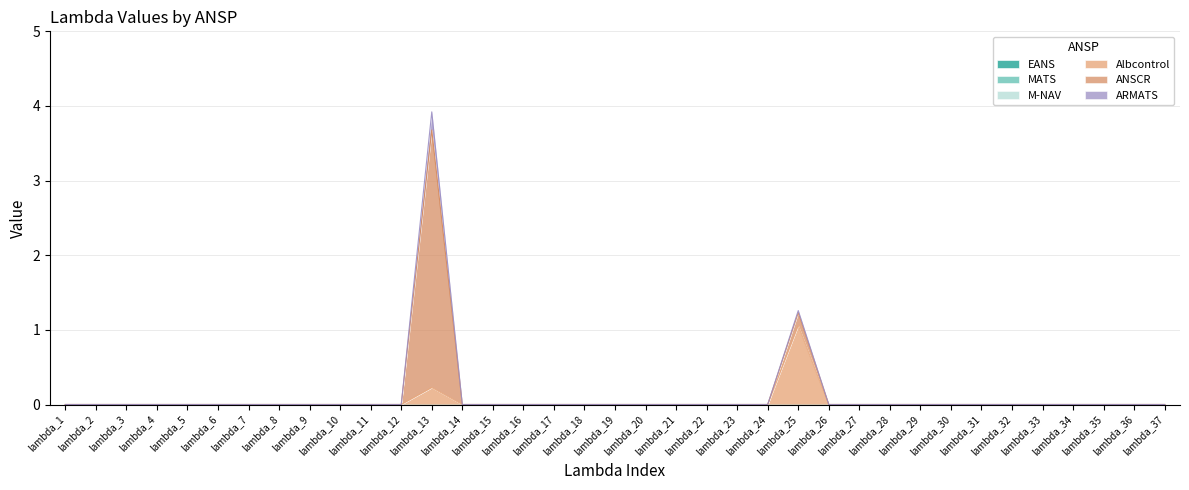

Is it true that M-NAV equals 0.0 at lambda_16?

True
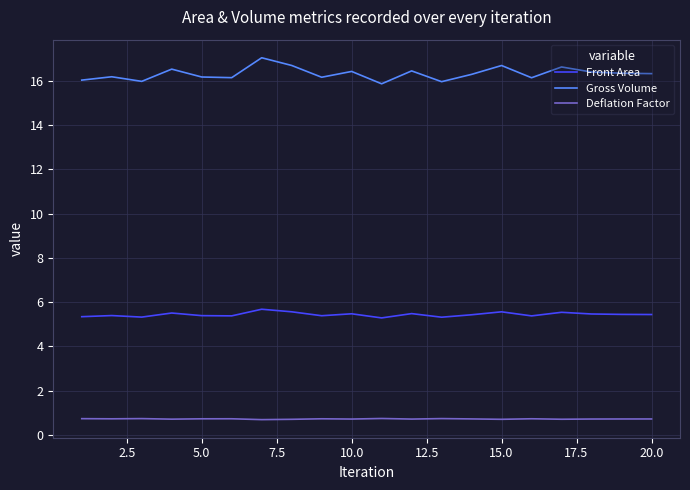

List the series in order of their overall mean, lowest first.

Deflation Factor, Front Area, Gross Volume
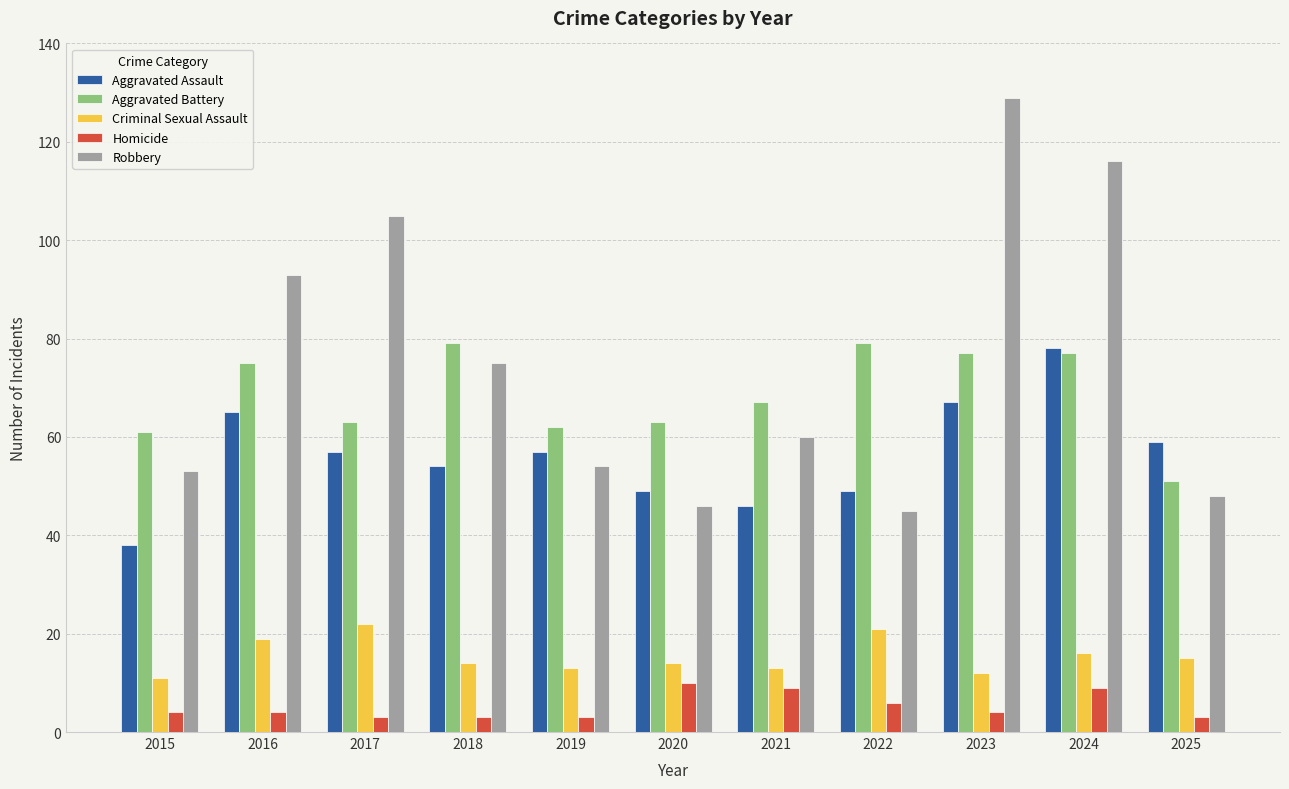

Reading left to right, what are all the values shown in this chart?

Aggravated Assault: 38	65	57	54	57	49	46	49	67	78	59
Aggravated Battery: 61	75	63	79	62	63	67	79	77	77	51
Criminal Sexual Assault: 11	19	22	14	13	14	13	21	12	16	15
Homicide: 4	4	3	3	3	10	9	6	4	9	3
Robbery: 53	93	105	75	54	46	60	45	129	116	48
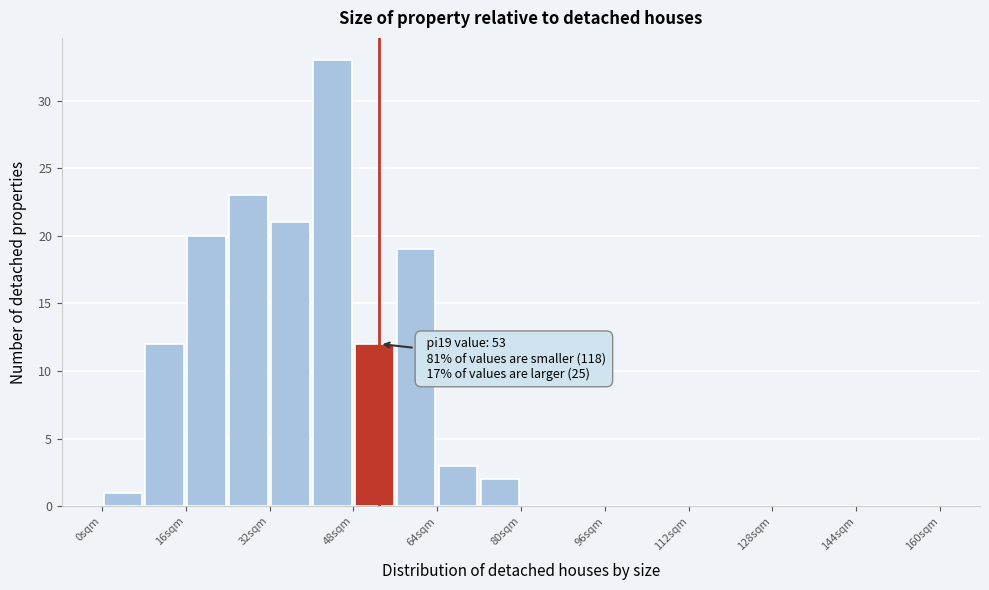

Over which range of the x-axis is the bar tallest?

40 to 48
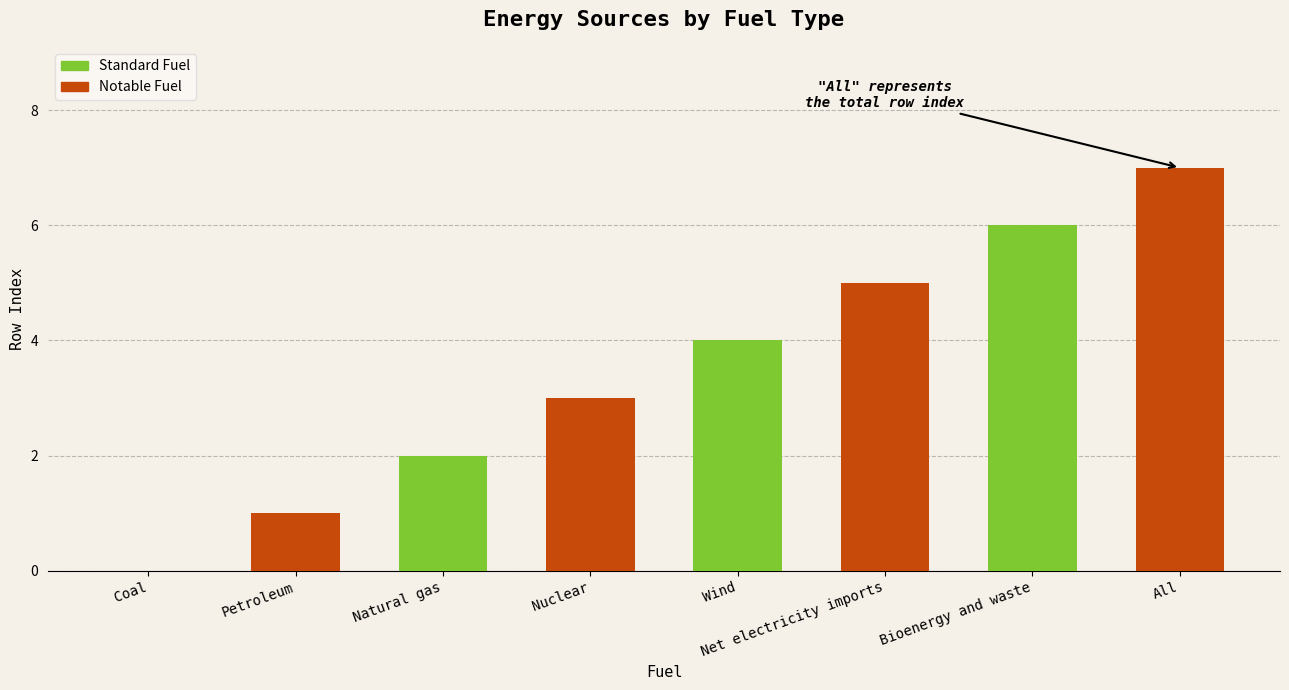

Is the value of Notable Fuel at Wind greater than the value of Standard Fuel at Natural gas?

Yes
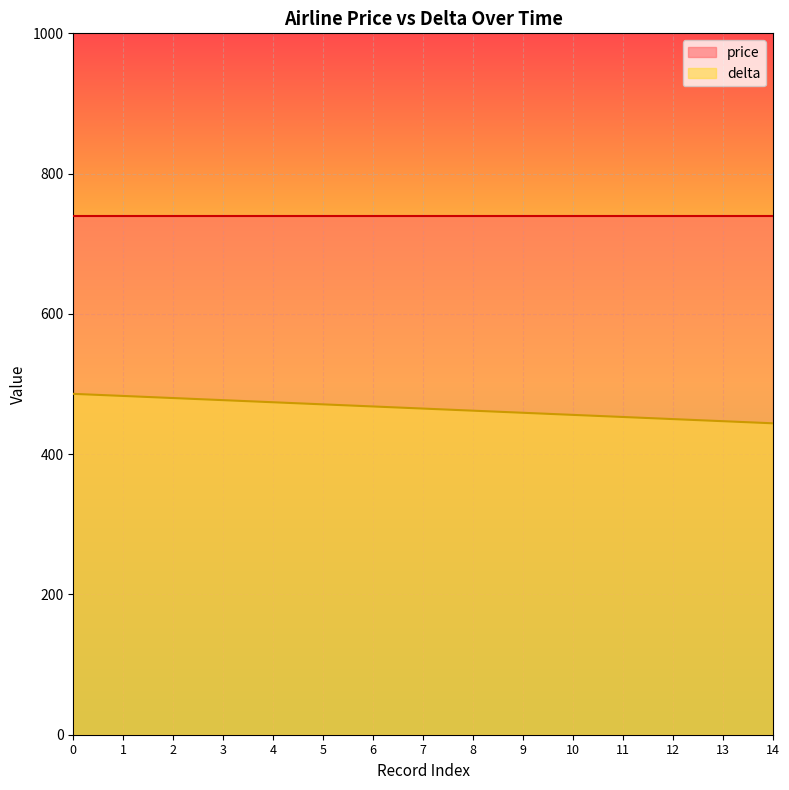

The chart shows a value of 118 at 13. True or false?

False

□ □ □ □ □

__What to do__: Retype all of the lines above word for word, leaving out the pictures.

__Completed task__:
Is it true that M-NAV equals 0.0 at lambda_16?

True

List the series in order of their overall mean, lowest first.

Deflation Factor, Front Area, Gross Volume

Reading left to right, what are all the values shown in this chart?

Aggravated Assault: 38	65	57	54	57	49	46	49	67	78	59
Aggravated Battery: 61	75	63	79	62	63	67	79	77	77	51
Criminal Sexual Assault: 11	19	22	14	13	14	13	21	12	16	15
Homicide: 4	4	3	3	3	10	9	6	4	9	3
Robbery: 53	93	105	75	54	46	60	45	129	116	48

Over which range of the x-axis is the bar tallest?

40 to 48

Is the value of Notable Fuel at Wind greater than the value of Standard Fuel at Natural gas?

Yes

The chart shows a value of 118 at 13. True or false?

False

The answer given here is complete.